Mas como mudar para educar? Cada qual deve buscar responder de onde está olhando; se na escola ou na luta política, não importa, temos que evoluir. Tomemos então as lutas em andamento. Ocupações de escolas e as mobilizações que oscilam entre a repetição das formas assimiladas e a separação da forma partidária. Em certo sentido precisaríamos reformular o tema e colocá-lo da seguinte forma: “mudar para deseducar”, porque, nas circunstâncias atuais, quem se educa pela repetição, também caduca.
            Temos em “movimento”, contra os desígnios do golpe parlamentar, dois expoentes: as velhas forças de organizações que vêm de um aprendizado passado; portanto, formas e forças educadas para reinvindicarem ou contestarem, presas à conduta institucionalizada, cuja perspectiva, descamba para as eleições de 2018.  No outro pólo, as ocupações das escolas, “despartidarizadas”, desintegradas e desarticuladas. Apontam elas para a perspectiva de barrar a reforma do ensino, portanto, incertas na continuação.
            Se do ponto de vista da educação histórica, a experiência dos mais velhos deveria educar os mais novos e dizer, pelo menos, que não cometam os mesmos erros, não sabemos se estas forças estão no lugar de Sócrates, que fazia as perguntas, ou no lugar do escravo que somente respondia aquilo que lhe era perguntado. Se, no lugar do primeiro, as perguntas não criam nenhuma curiosidade e a população não se move nem se soma para junto reagir. Se no lugar do escravo, as perguntas direcionadas fazem com que as respostas fiquem no âmbito da trivialidade das perguntas da agenda burguesa e ninguém aprende.

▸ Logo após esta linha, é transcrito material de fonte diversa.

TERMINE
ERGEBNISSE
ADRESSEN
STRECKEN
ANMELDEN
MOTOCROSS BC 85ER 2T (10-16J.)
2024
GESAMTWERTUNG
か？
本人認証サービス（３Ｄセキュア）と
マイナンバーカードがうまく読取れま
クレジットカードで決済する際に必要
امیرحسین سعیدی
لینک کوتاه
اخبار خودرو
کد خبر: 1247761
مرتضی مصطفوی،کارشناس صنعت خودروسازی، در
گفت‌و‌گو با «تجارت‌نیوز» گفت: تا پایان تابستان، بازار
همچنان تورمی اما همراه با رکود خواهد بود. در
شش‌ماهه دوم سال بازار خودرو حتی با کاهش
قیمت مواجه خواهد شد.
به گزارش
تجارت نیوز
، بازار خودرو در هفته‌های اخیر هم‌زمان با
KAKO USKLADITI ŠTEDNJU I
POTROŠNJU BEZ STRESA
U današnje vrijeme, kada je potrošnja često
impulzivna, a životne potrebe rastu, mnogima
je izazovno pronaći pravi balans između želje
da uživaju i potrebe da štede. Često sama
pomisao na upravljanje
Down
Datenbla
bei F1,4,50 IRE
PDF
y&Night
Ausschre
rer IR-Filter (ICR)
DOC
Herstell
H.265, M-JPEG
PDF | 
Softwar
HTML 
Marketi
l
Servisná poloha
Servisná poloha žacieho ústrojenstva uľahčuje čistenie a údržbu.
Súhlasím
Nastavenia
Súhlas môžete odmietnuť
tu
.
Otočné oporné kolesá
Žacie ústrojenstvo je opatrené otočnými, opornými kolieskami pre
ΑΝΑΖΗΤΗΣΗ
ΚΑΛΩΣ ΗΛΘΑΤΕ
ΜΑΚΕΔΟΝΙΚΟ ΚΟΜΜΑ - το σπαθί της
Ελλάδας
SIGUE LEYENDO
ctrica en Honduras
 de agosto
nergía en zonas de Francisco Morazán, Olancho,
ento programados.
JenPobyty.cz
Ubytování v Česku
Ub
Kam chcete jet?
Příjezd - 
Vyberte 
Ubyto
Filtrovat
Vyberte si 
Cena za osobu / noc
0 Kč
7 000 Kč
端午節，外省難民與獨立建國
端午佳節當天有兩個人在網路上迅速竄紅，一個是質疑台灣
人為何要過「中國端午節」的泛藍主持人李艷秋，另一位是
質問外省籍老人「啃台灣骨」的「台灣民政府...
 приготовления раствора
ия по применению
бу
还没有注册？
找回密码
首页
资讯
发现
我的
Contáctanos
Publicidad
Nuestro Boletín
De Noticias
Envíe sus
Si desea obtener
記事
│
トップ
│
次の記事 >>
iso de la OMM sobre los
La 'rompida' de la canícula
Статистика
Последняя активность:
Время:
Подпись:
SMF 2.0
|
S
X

            E as ocupações das escolas? Elas são importantes e educam a juventude que, por sua vez, rejeita o educador partidário. Este educador, rejeitado como Sócrates pelos atenienses, que o acusaram de perverter a juventude e ofender os deuses, agora é atacado pelas leviandades da mídia que leva a população a rejeitar as formas organizativas e a política. Sem a forma partidária, ou seja, sem a associação da parte consciente, não se amplia a unidade, a organização e a influência sobre a população na sociedade. Ocupar escolas para dialogar entre si, é repetir os ensinamentos da luta pela terra, que ocupava e se isolava ou da greve corporativa que não se alastrava para fora da categoria.
            Mudar para educar, na política, é ter em mente que já não se pode lutar com a minoria para beneficiar a maioria. As pautas pontuais constroem a luta política, quando evoluem nos métodos e na forma de organização de natureza partidária da maioria, que nada tem a ver com os partidos da ordem, a não ser a ordem de superá-los. É tempo de mudar para educar para um novo tempo.
                                    Ademar Bogo, filósofo e escritor. Autor do livro: Organização política e política de quadros.